> AIM OF THE TASK
Using the listing below, report all lines holding the word "start".

> DATA SECTION
::::::::

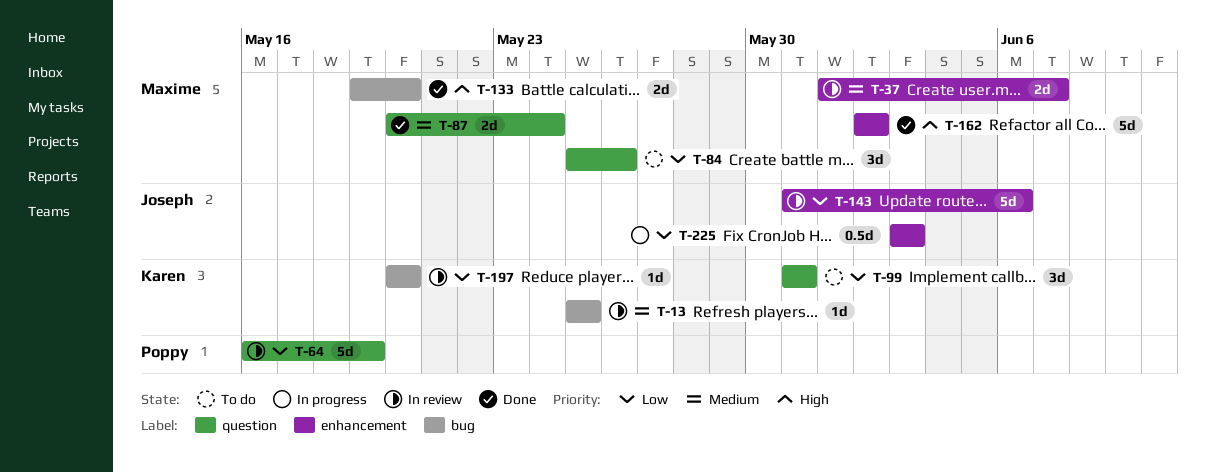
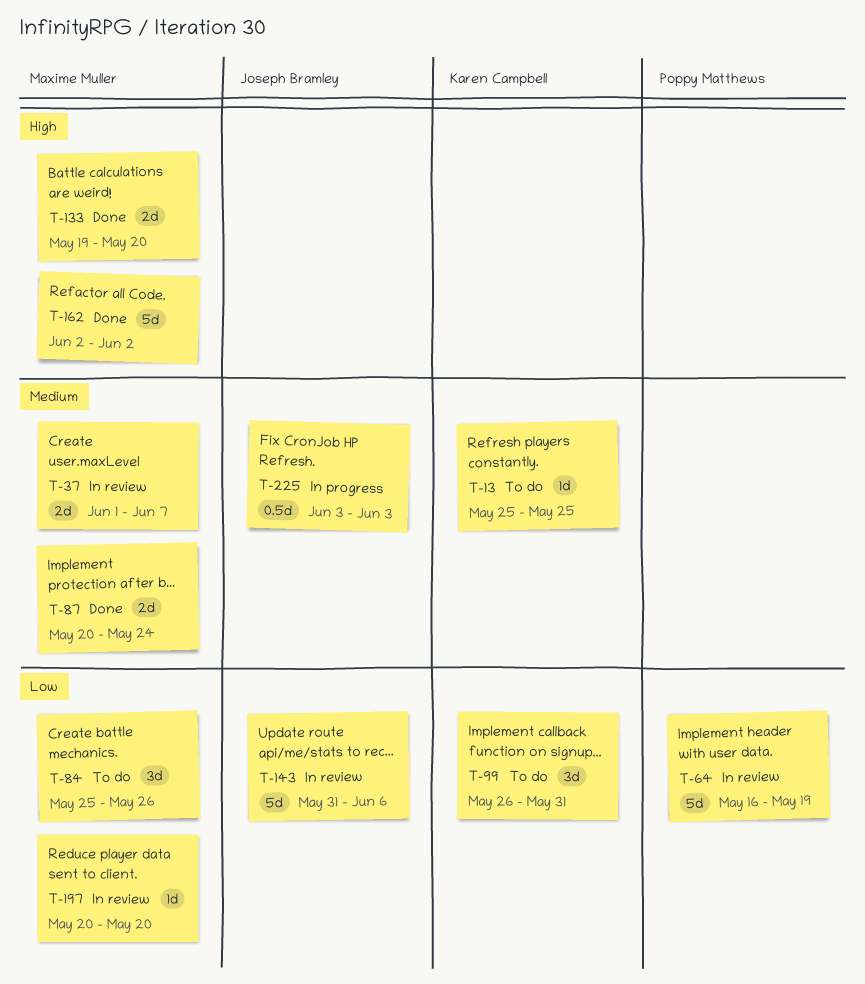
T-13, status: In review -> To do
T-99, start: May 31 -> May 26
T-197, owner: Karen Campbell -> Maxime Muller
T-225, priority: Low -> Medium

::::::::

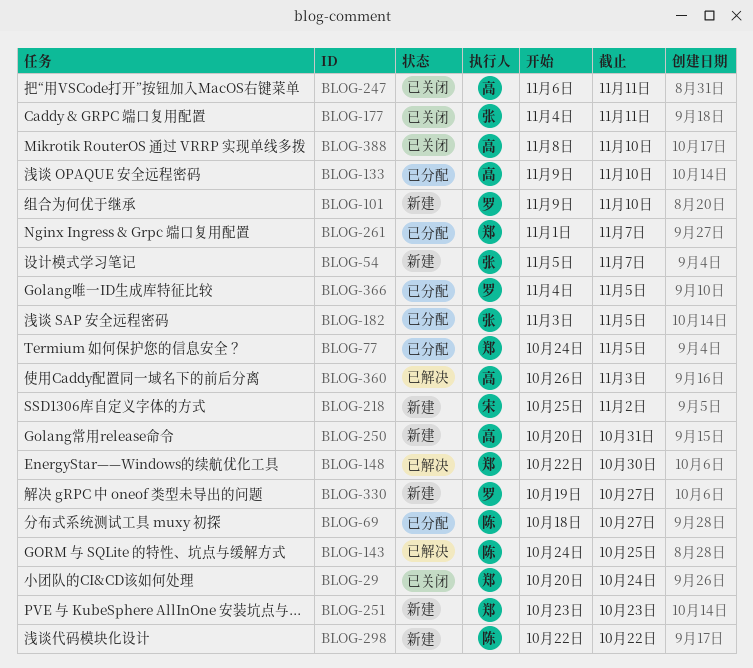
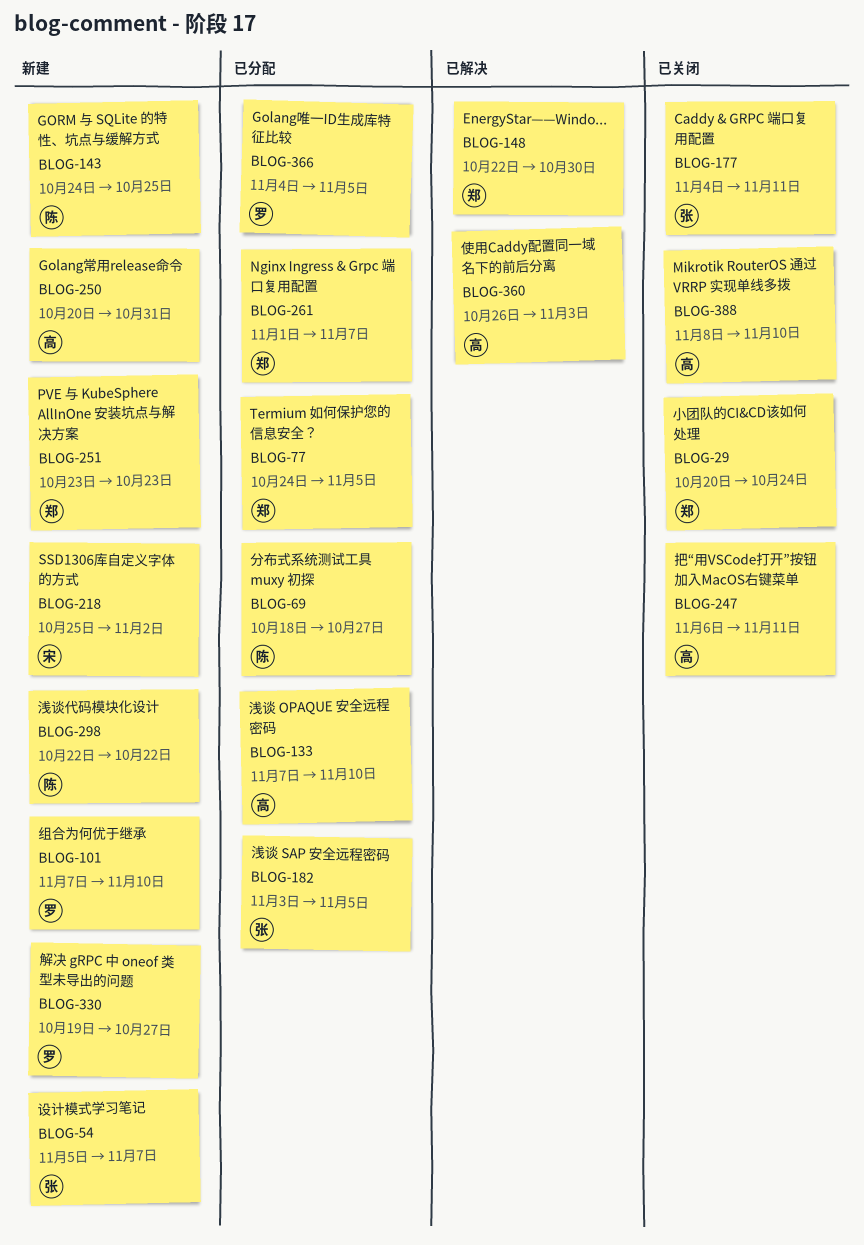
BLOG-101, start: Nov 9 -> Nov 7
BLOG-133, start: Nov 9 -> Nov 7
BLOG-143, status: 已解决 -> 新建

::::::::

> ANSWER SECTION
T-99, start: May 31 -> May 26
BLOG-101, start: Nov 9 -> Nov 7
BLOG-133, start: Nov 9 -> Nov 7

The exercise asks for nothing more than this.